Collected data
/---

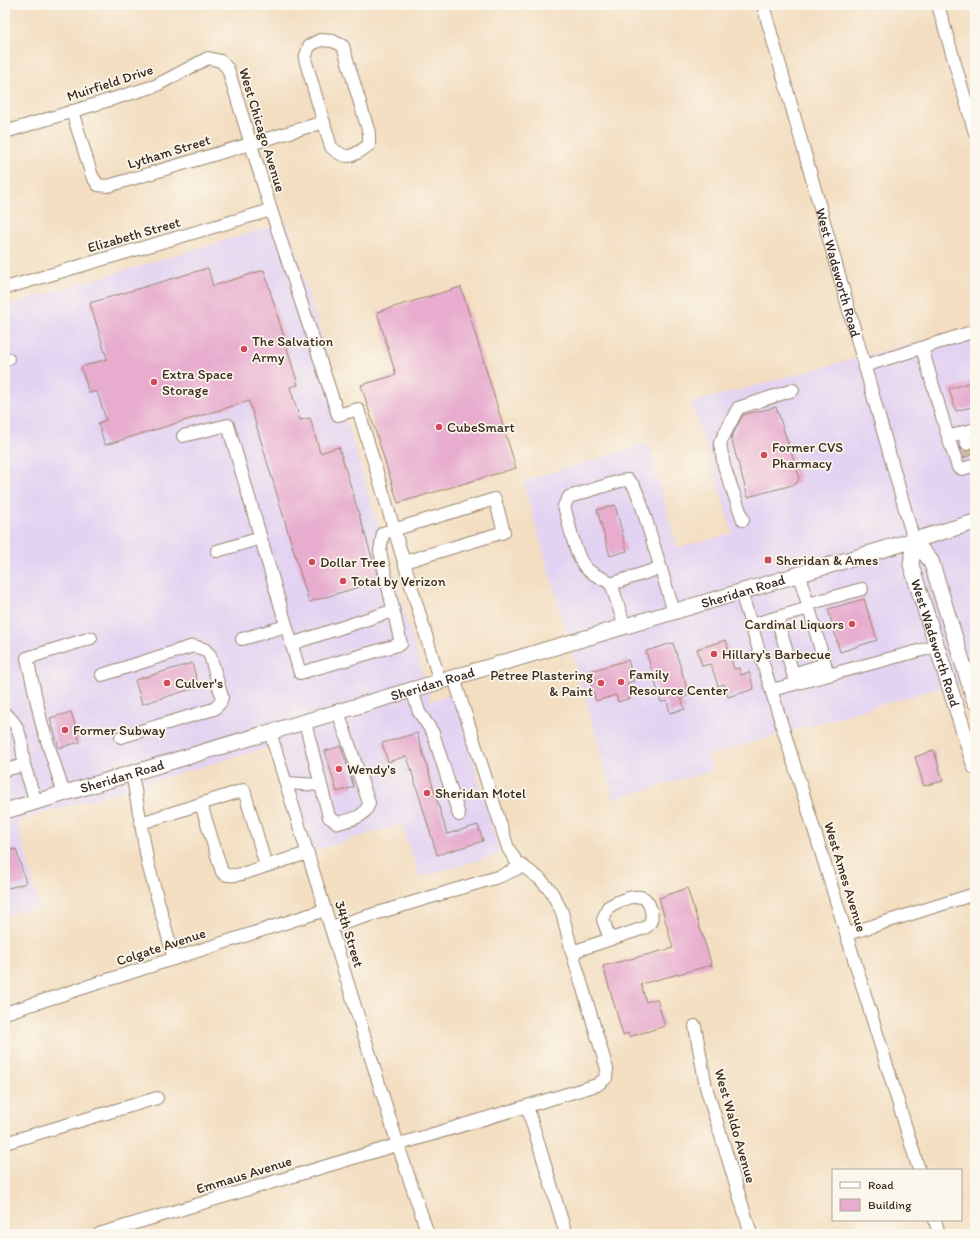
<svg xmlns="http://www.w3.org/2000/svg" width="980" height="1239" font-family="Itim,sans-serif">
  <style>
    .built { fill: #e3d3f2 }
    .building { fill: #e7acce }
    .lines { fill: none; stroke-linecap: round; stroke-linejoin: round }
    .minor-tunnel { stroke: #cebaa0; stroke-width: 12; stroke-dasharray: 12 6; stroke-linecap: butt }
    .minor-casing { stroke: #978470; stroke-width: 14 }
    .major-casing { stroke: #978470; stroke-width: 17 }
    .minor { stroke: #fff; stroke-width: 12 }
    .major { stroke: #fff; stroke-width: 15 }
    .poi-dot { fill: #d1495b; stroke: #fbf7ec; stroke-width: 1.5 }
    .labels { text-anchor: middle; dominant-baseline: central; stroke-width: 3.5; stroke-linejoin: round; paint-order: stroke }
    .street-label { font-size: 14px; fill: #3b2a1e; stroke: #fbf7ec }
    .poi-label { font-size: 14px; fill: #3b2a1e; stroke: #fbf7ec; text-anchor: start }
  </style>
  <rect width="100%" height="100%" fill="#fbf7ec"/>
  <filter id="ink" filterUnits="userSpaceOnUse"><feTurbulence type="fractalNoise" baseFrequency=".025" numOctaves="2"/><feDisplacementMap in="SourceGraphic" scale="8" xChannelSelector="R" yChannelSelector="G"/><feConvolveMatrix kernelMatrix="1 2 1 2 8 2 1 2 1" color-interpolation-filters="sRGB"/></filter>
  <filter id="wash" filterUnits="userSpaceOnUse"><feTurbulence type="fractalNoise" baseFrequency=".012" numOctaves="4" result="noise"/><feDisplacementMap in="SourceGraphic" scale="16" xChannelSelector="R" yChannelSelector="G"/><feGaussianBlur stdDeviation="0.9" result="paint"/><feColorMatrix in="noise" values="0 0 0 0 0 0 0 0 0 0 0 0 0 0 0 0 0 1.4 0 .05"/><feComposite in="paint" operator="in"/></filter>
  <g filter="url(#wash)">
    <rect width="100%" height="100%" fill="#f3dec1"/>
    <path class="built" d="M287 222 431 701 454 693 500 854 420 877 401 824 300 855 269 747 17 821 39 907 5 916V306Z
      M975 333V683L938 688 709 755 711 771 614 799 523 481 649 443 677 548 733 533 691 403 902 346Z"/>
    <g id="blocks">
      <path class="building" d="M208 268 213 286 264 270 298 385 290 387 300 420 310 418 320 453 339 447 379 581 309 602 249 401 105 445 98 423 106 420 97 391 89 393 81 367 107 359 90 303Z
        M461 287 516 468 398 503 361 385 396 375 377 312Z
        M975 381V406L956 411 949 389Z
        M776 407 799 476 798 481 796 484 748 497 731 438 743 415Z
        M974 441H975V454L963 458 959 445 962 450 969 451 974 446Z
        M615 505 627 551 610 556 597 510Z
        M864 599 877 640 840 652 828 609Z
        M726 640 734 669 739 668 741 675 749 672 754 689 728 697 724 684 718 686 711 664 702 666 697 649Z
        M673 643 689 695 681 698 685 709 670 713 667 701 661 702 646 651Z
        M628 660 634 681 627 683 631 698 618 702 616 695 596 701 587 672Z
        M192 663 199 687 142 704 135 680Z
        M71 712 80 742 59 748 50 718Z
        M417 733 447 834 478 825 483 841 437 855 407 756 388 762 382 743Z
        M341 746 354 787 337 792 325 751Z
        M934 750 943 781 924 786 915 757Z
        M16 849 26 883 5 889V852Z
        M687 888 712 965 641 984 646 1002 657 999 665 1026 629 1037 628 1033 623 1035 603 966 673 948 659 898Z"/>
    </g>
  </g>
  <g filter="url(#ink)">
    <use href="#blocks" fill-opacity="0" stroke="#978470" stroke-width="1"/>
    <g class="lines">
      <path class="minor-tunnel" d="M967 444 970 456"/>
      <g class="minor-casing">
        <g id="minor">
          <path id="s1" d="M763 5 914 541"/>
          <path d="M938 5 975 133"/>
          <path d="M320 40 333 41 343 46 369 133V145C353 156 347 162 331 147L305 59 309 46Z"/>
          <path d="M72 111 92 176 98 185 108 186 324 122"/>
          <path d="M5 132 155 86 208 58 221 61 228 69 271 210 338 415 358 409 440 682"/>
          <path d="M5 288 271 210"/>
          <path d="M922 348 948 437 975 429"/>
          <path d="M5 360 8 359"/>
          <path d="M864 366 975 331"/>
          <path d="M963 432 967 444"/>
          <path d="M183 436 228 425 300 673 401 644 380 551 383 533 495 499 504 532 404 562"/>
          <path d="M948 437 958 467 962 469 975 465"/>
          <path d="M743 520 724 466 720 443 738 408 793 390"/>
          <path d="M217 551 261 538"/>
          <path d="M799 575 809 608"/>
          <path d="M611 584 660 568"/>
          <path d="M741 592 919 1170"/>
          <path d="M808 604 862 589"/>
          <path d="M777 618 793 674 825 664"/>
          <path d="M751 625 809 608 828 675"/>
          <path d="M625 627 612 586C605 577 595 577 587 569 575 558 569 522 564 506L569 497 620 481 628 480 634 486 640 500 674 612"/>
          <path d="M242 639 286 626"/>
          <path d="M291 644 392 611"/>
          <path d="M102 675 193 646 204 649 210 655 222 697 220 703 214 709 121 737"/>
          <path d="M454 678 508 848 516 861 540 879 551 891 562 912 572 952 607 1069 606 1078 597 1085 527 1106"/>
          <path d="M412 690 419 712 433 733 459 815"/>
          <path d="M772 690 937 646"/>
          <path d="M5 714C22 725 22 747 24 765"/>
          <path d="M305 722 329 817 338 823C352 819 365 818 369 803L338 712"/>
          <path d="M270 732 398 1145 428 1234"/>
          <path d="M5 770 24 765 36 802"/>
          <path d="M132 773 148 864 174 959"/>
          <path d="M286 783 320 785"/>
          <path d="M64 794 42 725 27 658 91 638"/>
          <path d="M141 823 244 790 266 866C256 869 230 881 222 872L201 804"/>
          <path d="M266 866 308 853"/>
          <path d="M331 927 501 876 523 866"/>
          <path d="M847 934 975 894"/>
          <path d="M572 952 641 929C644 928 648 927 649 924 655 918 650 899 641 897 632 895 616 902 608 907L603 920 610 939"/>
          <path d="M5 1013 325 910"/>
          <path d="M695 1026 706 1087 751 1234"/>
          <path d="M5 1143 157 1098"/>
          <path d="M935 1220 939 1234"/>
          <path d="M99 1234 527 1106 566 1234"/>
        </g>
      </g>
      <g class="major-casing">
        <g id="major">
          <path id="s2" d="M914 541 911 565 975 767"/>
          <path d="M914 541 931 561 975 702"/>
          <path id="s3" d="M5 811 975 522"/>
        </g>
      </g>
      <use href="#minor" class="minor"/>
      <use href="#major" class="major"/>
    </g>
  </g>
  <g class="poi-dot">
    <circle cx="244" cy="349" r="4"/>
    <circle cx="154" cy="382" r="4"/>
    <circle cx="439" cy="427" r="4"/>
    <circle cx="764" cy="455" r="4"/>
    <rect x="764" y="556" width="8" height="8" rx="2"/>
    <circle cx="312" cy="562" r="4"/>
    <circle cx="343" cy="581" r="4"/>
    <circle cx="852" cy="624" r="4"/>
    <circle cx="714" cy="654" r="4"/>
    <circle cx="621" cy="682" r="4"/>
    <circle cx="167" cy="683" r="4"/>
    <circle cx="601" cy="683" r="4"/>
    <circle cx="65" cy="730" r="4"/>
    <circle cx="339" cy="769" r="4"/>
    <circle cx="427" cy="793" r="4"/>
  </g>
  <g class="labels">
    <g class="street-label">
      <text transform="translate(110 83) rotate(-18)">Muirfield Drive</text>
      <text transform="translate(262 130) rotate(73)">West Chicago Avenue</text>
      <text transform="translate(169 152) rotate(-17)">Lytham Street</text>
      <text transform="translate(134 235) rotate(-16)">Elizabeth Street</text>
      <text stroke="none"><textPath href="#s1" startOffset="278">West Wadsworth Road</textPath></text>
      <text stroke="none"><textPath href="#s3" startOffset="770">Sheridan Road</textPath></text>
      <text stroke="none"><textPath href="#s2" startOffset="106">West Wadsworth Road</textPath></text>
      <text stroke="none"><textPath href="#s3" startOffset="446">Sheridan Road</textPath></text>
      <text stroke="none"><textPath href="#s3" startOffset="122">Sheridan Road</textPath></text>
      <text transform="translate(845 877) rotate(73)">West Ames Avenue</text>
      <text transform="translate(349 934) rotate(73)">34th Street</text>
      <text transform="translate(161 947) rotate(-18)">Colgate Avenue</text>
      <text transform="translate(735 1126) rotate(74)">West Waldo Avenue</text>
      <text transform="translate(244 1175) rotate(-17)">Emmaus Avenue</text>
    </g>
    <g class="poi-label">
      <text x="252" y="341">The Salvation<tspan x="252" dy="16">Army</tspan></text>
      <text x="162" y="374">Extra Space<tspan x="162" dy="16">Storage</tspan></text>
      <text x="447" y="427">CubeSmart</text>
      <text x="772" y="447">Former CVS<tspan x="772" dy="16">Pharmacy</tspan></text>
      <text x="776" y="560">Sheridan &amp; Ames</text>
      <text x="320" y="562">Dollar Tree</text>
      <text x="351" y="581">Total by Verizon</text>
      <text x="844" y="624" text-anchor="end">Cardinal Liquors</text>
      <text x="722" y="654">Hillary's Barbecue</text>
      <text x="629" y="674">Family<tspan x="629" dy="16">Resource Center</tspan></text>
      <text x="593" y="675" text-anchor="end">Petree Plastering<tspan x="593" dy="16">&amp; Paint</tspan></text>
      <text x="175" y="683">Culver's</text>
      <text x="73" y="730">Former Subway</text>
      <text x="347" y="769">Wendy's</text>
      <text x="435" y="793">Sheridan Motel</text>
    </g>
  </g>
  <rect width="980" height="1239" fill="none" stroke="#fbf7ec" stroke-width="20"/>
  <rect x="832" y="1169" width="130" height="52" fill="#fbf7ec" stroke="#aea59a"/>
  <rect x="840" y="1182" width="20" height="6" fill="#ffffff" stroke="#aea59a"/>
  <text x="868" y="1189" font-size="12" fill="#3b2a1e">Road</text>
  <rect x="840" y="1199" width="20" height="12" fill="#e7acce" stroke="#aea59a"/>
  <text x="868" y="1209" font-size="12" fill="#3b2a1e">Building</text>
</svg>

\---

**Task:** Show all lines above that contain "baseFrequency".

**Task result:**
  <filter id="ink" filterUnits="userSpaceOnUse"><feTurbulence type="fractalNoise" baseFrequency=".025" numOctaves="2"/><feDisplacementMap in="SourceGraphic" scale="8" xChannelSelector="R" yChannelSelector="G"/><feConvolveMatrix kernelMatrix="1 2 1 2 8 2 1 2 1" color-interpolation-filters="sRGB"/></filter>
  <filter id="wash" filterUnits="userSpaceOnUse"><feTurbulence type="fractalNoise" baseFrequency=".012" numOctaves="4" result="noise"/><feDisplacementMap in="SourceGraphic" scale="16" xChannelSelector="R" yChannelSelector="G"/><feGaussianBlur stdDeviation="0.9" result="paint"/><feColorMatrix in="noise" values="0 0 0 0 0 0 0 0 0 0 0 0 0 0 0 0 0 1.4 0 .05"/><feComposite in="paint" operator="in"/></filter>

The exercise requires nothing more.